(Stored items)
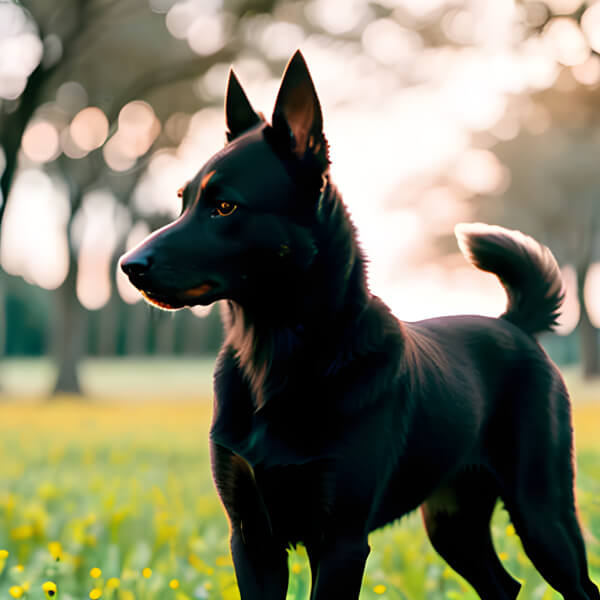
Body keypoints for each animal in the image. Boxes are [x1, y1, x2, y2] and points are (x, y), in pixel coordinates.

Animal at [122, 51, 600, 600]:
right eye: (183, 201)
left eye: (224, 206)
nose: (127, 266)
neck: (275, 354)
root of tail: (514, 324)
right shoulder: (251, 539)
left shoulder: (340, 542)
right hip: (452, 522)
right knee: (505, 585)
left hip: (542, 513)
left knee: (579, 584)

### EXERCISE INSTRUCTIONS
Show all lines from the data above in which the word "left" appears.

### WRITTEN RESPONSE
left eye: (224, 206)
left shoulder: (340, 542)
left hip: (542, 513)
left knee: (579, 584)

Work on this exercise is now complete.